Soon, the young LeClair was attracting attention. College scouts began to take notice when he participated as a junior in Hockey Night in Boston, a showcase for young talent. LeClair decided pursue to college, and he was accepted at the University of Vermont (UVM). At UVM, LeClair's college career was hampered by injuries. Over the course of his sophomore and junior years, he appeared in only 28 games. After missing the first month of his senior season due to meningitis, he finished the season strong with 25 goals and 20 assists in only 33 games.
LeClair was drafted by the Montreal Canadiens with the 33rd pick in the 1987 NHL Entry Draft after graduating from Bellows Free Academy (B.F.A.) High School in St. Albans, Vermont. One of the most highly recruited hockey players in New England, LeClair put his NHL aspirations on hold to attend the University of Vermont on a full scholarship. His fans didn't have to wait long to see him score in his first collegiate game. After the final game of his senior year he signed with the Canadiens and, less than a week later, played and scored in his first NHL game. As a member of the Canadiens, LeClair was on the Stanley Cup-winning team in 1993, where he scored two overtime game-winning goals during the 1993 Stanley Cup Finals.
On February 9, 1995, a Montreal team desperate to salvage a difficult season traded LeClair, along with Éric Desjardins and Gilbert Dionne to the Philadelphia Flyers in exchange for Mark Recchi and Philadelphia's 3rd round choice in the 1995 NHL Entry Draft (Martin Hohenberger). LeClair gelled immediately with new line-mate Eric Lindros and quickly became one of the NHL's most feared goal scorers.
With the Flyers he played left-wing on the famed "Legion of Doom" line, centered by Lindros and Mikael Renberg on right-wing. The trio was not only effective at scoring but they were also a dominant physical presence on the ice. In 1998, LeClair became the first American-born NHL player to record three consecutive 50-goal seasons and the second Flyer to do so, behind Tim Kerr. Following the 1997–98 NHL season, LeClair had two consecutive 40 goal seasons.
LeClair played for the Flyers for 10 seasons and was one of the most productive players in franchise history, scoring 333 goals and an additional 35 in the playoffs, statistics good enough to place him in the top 10 Flyers' career goal scorers.

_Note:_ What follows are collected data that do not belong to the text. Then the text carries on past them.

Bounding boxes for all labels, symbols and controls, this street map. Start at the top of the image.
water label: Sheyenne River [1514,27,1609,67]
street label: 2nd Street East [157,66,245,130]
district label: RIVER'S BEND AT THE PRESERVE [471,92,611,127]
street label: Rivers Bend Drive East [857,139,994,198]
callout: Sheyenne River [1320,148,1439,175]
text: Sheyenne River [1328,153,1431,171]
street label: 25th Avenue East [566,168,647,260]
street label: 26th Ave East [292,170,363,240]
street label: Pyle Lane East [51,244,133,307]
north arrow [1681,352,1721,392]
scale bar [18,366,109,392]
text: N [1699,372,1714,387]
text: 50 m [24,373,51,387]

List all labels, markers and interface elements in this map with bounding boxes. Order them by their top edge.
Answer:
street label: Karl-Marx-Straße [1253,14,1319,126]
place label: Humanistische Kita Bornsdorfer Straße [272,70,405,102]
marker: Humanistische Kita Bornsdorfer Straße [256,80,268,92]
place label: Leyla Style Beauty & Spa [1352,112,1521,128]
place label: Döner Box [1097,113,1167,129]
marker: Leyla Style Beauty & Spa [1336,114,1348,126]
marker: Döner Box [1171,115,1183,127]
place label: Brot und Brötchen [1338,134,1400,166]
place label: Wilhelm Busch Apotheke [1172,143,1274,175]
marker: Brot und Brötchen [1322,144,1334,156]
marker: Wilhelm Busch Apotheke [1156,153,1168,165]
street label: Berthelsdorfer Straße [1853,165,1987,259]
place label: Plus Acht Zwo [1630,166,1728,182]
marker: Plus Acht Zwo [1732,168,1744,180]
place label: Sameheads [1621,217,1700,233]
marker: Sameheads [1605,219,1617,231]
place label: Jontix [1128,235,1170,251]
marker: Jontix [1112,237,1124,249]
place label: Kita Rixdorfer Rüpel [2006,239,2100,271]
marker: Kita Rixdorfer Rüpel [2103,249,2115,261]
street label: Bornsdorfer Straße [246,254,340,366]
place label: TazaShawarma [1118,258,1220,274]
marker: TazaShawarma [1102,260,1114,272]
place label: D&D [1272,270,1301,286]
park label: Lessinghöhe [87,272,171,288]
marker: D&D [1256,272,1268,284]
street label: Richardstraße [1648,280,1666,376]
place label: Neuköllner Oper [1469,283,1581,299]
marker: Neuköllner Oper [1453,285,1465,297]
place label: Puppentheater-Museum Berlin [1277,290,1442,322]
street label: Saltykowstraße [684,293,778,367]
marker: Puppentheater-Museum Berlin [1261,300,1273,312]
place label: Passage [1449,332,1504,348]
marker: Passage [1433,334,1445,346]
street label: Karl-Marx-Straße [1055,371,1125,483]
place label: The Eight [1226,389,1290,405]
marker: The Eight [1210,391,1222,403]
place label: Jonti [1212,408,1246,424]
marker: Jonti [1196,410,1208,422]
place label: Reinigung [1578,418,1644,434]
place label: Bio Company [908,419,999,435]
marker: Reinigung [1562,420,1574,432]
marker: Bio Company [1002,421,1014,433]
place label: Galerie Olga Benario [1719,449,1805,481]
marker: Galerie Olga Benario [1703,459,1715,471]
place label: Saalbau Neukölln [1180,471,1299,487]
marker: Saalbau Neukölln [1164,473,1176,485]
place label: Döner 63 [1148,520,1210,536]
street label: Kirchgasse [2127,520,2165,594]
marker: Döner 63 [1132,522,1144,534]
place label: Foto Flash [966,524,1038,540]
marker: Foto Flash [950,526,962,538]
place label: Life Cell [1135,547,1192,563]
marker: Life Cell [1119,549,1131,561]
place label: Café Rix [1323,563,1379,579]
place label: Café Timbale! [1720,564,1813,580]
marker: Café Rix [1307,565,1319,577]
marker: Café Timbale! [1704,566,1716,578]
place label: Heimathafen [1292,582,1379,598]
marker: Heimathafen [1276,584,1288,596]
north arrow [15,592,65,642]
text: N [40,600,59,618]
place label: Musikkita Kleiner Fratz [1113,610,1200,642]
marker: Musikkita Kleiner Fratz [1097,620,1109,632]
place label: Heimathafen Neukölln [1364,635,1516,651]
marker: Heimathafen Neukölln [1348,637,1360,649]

On July 23, 2005, as a result of a new Collective Bargaining Agreement which finally introduced a salary cap to the NHL, the Flyers were forced to part ways with their longtime alternate captain, and they bought out LeClair's and teammate Tony Amonte's contracts to create cap space. Rumors had LeClair going to the Boston Bruins or perhaps the Toronto Maple Leafs. Instead, LeClair signed a two-year deal with the Pittsburgh Penguins on August 15, 2005. LeClair had a fairly successful season in Pittsburgh during the 2005–06 NHL season, finishing third on the team in scoring as he passed the 400-goal mark and had his ninth 50+ point season. After struggling early in the 2006–07 season, LeClair was released by the Penguins on December 14, 2006.
LeClair is president of the John LeClair Foundation which awards grants to non-profit Vermont organizations that sponsor programs for children. He currently divides his time between Haverford Township, Pennsylvania and his hometown of St. Albans, Vermont. LeClair was inducted into the United States Hockey Hall of Fame in 2009, the Vermont Sports Hall of Fame in 2012, and the Philadelphia Flyers Hall of Fame in 2014.